▸ Extracto proporcionado:
El Colegio Cardenalicio ha adquirido una amplitud
insólita. ¡Qué lejos estamos de algunas elecciones pontificias, decididas por
un puñado de miembros de ese protagonista tradicional del momento cumbre de la
vida eclesial! La historia es más que elocuente. No es posible detenerse
demasiado en la búsqueda de modelos. Un solo ejemplo: en el cónclave de 1458,
Enea Silvio Piccolomini –un experto en versos latinos-, desbarató los arreglos
de un ambicioso francés, y sin quererlo ni buscarlo fue elegido él mismo: Pío
II; eran 18 cardenales.
Hoy día, el número exorbitante de capelos rojos hace imposible prever un
nombre como futuro Sucesor de Pedro. Varios amigos me piden que esboce cómo
debería ser el pontificado que suceda al languideciente de Francisco, teniendo
en cuenta la gravísima situación de la Iglesia, disimulada por la propaganda
vaticana.
MITOS PROGRESISTAS
Aquí va el intento. En primer lugar, corresponde
asegurar la Verdad de la auténtica doctrina católica, para superar los mitos
progresistas que la menoscaban, y que el actual Pontífice enarbola como su
agenda. La Luz procede del Nuevo Testamento, en el que se atestigua la
labor apostólica que los Doce –y, sobre todo, San Pablo- transmitieron como un
mandato a sus inmediatos sucesores, y que diseña la organización de la Iglesia,
fuente del cristianismo naciente.
El Apóstol Pablo encomienda a su discípulo Timoteo:
“Te conjuro (diamartyromai) delante de Dios y de Cristo Jesús, que ha de
venir a juzgar a vivos y muertos, por su epifanía y por su Reino: predica la
Palabra de Dios, insta con ocasión o sin ella, arguye, reprende, exhorta, con
paciencia incansable, y afanosa enseñanza. Porque vendrá un tiempo en que los
hombres no soportarán más la sana didascalía, sino que según su concupiscencia
se buscarán maestros que les halaguen los oídos, y apartarán su atención de la
Verdad, y se convertirán a los mitos” (2 Tim 4, 1-4).
Continúa San Pablo exhortando, como lo hará luego
la Iglesia a lo largo de los siglos: “Vigila en todo”; es lo que hacía la
Inquisición ante las herejías y cismas. Esta tarea torna gravoso el trabajo de
evangelizar, de cumplir a la perfección el ministerio (diakonía).

▸ Líneas proporcionadas:
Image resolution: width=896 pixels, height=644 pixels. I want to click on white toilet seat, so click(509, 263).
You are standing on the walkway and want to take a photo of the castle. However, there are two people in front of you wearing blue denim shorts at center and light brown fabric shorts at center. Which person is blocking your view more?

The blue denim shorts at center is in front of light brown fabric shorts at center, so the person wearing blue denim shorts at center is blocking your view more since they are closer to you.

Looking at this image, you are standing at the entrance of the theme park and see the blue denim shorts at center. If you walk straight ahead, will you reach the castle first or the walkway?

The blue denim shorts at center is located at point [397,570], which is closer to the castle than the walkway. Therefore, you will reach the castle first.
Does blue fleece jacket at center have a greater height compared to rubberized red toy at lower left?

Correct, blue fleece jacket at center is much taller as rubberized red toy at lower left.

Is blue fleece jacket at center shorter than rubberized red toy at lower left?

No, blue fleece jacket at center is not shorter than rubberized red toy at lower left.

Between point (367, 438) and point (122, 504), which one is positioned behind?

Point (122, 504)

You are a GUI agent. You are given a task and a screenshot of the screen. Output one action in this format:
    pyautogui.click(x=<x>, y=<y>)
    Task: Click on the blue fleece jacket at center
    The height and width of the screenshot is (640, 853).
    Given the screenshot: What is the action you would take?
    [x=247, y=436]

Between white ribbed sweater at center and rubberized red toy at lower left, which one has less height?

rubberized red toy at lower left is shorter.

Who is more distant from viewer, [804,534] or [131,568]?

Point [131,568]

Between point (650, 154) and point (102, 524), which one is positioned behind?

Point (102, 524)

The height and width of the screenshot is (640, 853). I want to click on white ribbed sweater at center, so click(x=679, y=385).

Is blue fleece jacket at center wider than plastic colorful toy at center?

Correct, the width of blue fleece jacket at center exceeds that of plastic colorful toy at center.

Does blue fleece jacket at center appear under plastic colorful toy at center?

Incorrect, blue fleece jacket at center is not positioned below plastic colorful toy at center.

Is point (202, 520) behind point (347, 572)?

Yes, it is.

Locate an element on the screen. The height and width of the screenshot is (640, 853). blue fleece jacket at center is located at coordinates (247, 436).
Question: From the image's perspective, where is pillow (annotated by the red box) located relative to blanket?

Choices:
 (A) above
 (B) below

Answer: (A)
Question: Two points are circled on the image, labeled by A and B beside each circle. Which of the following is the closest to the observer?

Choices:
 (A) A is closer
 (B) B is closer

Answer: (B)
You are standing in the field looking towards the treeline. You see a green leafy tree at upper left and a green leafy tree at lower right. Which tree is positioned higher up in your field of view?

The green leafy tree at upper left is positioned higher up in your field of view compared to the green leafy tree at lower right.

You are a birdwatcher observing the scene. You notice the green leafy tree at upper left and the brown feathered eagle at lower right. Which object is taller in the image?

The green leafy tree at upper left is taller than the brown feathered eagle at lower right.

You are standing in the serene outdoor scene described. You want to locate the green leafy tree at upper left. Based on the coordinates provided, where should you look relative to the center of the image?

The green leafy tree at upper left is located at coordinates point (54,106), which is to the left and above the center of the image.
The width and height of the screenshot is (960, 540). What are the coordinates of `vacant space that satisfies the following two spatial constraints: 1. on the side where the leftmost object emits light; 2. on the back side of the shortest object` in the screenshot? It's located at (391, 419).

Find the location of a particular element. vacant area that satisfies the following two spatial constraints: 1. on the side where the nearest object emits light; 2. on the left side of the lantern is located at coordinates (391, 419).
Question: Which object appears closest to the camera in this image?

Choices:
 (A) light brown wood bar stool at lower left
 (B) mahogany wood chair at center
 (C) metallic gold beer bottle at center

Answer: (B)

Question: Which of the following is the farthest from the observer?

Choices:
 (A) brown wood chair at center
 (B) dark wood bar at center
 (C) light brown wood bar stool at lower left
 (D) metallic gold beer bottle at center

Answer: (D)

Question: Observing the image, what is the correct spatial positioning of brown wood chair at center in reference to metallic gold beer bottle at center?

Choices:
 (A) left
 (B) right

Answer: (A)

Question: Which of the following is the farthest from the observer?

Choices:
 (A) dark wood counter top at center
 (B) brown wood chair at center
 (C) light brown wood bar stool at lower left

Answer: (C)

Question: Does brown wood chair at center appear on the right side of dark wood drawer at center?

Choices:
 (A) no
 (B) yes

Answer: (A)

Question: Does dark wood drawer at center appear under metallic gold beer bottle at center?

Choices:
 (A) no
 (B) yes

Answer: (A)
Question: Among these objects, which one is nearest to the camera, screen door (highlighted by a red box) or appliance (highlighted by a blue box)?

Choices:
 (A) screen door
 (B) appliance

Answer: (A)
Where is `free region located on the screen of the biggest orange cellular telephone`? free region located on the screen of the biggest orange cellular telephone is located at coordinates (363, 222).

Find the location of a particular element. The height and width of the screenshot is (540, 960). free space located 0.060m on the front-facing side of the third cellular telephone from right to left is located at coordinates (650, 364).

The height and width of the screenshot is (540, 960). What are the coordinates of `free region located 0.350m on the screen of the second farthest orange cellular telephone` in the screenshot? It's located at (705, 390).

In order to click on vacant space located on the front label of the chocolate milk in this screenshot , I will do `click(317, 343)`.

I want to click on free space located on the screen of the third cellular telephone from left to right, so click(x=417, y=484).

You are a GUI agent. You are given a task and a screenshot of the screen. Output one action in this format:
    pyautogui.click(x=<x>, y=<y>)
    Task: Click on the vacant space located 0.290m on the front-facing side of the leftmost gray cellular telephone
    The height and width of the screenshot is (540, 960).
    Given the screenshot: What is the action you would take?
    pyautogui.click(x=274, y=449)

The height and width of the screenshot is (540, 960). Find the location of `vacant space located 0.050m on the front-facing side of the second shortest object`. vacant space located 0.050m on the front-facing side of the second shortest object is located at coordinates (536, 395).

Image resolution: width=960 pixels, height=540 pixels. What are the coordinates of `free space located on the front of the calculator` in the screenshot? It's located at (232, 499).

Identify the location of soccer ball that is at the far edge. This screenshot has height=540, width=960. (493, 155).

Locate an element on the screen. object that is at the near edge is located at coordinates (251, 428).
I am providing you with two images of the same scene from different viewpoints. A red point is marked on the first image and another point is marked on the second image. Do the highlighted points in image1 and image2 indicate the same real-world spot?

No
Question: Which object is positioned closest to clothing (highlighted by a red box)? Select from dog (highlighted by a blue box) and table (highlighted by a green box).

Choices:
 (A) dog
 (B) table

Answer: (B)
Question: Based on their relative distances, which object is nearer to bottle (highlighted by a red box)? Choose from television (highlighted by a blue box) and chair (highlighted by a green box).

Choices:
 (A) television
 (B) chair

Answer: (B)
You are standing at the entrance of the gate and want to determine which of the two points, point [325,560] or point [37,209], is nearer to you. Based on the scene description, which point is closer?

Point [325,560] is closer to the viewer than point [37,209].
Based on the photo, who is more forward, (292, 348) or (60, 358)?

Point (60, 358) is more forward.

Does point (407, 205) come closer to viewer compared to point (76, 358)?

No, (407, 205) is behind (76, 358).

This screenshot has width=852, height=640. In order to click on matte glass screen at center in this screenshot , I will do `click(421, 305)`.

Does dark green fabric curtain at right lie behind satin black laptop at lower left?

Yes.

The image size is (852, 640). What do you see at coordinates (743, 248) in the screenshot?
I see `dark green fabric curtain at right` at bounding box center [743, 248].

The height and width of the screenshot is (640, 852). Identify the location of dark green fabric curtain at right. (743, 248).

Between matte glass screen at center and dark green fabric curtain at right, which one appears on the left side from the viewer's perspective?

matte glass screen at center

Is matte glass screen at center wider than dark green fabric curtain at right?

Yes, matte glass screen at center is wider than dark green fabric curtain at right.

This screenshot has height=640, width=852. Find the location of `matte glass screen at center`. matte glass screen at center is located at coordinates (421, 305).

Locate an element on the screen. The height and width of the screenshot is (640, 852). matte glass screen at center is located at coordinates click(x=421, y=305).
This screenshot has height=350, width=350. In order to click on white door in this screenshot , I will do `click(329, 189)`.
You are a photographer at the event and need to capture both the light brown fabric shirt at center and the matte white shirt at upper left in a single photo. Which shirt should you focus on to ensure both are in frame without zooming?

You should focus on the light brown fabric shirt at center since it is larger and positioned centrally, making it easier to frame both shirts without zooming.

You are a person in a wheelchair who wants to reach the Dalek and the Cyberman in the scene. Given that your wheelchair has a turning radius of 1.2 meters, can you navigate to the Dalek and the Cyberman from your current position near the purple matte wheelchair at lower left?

▸ Qué hacer:
1. Según el texto sobre la elección pontificia, ¿qué nombre tomó Enea Silvio Piccolomini al ser elegido en el cónclave de 1458?
2. Escribe la continuación del texto sobre la elección pontificia a partir de su última oración.
Las líneas no son necesarias para este ejercicio.

▸ Resultados:
1. Pío II.

2.
Una de las argucias progresistas es descalificar este empeño como si fuera
contrario al Cristianismo. Esta es la confrontación del Nuevo Testamento con la
concepción mundana de la Iglesia, hasta donde llega el extravío del actual Pontificado.
Vale para el caso lo que el pensador danés Soeren Kierkegaard escribía en
su Diario, en 1848: “Justo ahora, que se habla de reorganizar la
Iglesia, se ve claramente qué poco Cristianismo hay en ella”. El mismo autor
califica esa situación como “desgraciada ilusión”.
El nuevo Papa tendrá que encaminar a la Iglesia en
el rumbo que señala aquella exhortación paulina; es lo que hizo la mística
Esposa de Cristo en sus mejores épocas. Es imprescindible reivindicar
la Verdad de la doctrina, que ha sido menoscabada, y preterida por el
relativismo. Los planteos progresistas han dejado a la Iglesia encerrada en
el recinto de la Razón Práctica, cuyo moralismo ha remplazado a la dimensión
contemplativa que es propia de la Fe, y de la propuesta de la plenitud a la que
son llamados todos los fieles, según la vocación de santidad que brota del
Bautismo.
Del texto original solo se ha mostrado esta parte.